EXERCISE INSTRUCTIONS:
1/ Rewrite the baby monitor review from the words containing "Yes, but some" through the words ending "in the reviews.", putting "surveillance camera" in place of "security camera".
2/ Carry on the baby monitor review from the point where it stops.

Best Fixed Baby Monitor: Infant Optics DXR-5 Review

The Best Fixed Baby Monitor

Best Fixed Baby Monitor: Infant Optics DXR-5 Review

Last updated: May 4, 2016. Best Bet: Fixed camera. The Infant Optics DXR-5 is an excellent, yet affordable fixed baby monitor at just $99. FHSS technology helps avoid interference and a 2.4″ display provides a crisp picture. Simple set-up and voice-activated mode are two key features.

What is a fixed monitor?

There are three types of baby monitors: fixed, PTZ and streaming. Fixed monitors feature a camera that doesn’t move and is intended to monitor a fixed area.

PTZ stands for point-tilt-zoom—as the name in implies, the camera can move left and right, up and down to capture a wider area of a room. Most cameras also have a zoom feature, letting get a closer look in an area.

Streaming baby monitors can stream video over the internet to a smartphone, tablet or computer via your home’s WiFi.

FYI: The fixed monitors we recommend on this page can NOT stream video over the internet. The camera pairs with the parent receiver unit directly, without using WiFi.

Which one is right for you?

Most folks go for the simplest, fixed baby monitor. PTZ monitors are an upgrade, costing another $100 or more. Why would you need a monitor that tilts, points and zooms? Aren’t newborns mostly stationary and confined to a crib?

Yes, but some parents see the day when they might be monitoring a toddler’s room, where a more mobile older child may require a monitor to point to a different part of the room. Other parents want to repurpose a baby monitor as a security camera later and PTZ cameras are more functional for security.

The latest trend in baby monitors are those that can stream a picture online—so you can check baby while you are at work. Or a grandparent can see the nursery. This type of monitor can be tricky to set up, as it requires a secure connection to the internet. Depending on your internet router, these monitors can work fabulously … or not at all. We’ll discuss the options in detail in the reviews.

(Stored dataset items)
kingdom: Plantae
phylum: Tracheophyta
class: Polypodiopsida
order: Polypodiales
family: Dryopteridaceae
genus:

ANSWERS FOR THE TASKS:
1/
Yes, but some parents see the day when they might be monitoring a toddler’s room, where a more mobile older child may require a monitor to point to a different part of the room. Other parents want to repurpose a baby monitor as a surveillance camera later and PTZ cameras are more functional for security.

The latest trend in baby monitors are those that can stream a picture online—so you can check baby while you are at work. Or a grandparent can see the nursery. This type of monitor can be tricky to set up, as it requires a secure connection to the internet. Depending on your internet router, these monitors can work fabulously … or not at all. We’ll discuss the options in detail in the reviews.

2/
How we picked a winner

We evaluate monitors on several key features: night vision, battery life, resolution and VOX (voice-activation). Here’s a quick look at each feature:

  • Zero Dark Nursery. One of the key times you use a monitor is at night—or to see in a darkened room, while baby is sleeping. To help make visible pictures, cameras use night vision — basically a series of LED lights that bathe a nursery in infrared light. While some cameras have better night vision than others (we’ll note this in reviews), realize that baby monitor night vision is rather rudimentary. The goal isn’t to have a super-crisp picture to see your baby’s facial expressions. You just want to see if baby is sleeping. Or playing. Or standing up crying, etc. Of course, weak night vision that doesn’t let you even see if your baby is sleeping or sitting up is a problem. And night vision is often limited in distance—you can’t put the camera ten feet away from the crib and expect to see clearly in the dark.
  • Battery life. In a word, it sucks for most video monitors. That’s because portable video screens are power hogs. Expect to plug in the monitor for over-night monitoring—that’s because most monitors only last two to four hours on battery power.
  • Resolution. Don’t expect HDTV-quality pictures from most baby monitors. Remember, you are viewing most monitors on a small (2.4” to 3.5”) screen. The resolution should enable you to get a clear view of your baby’s crib or nursery, not to count the freckles on his cute little face (no matter how tempting). The best video monitors have a resolution of 640 x 280 pixels. HDTV, by contrast, is 1920 x 1080 pixels.
  • VOX. Voice-on-exchange mode is an optional setting on many monitors that only turns on the screen when baby makes a sound above a preset level. This is helpful to conserve battery. Folks either love or hate VOX — fans love not having to hear every peep or squeak from baby. Critics say VOX mode can falsely trigger, awakening sleep- deprived parents when there isn’t a problem in the nursery.

Besides testing monitors ourselves, we also rely on parent feedback from the readers of our BABY BARGAINS book. We receive over 100+ emails a day from readers. We also have active message boards that focus on baby monitors. We also look at parent reviews of monitors on Amazon, Babies R Us, Target and Buy Buy Baby.

Our top pick: Infant Optics DXR-5

Our Pick

Infant Optics DXR-5

The DX-5 combines a good quality camera with a secure digital transmission (to avoid eavesdropping) and an attractive price.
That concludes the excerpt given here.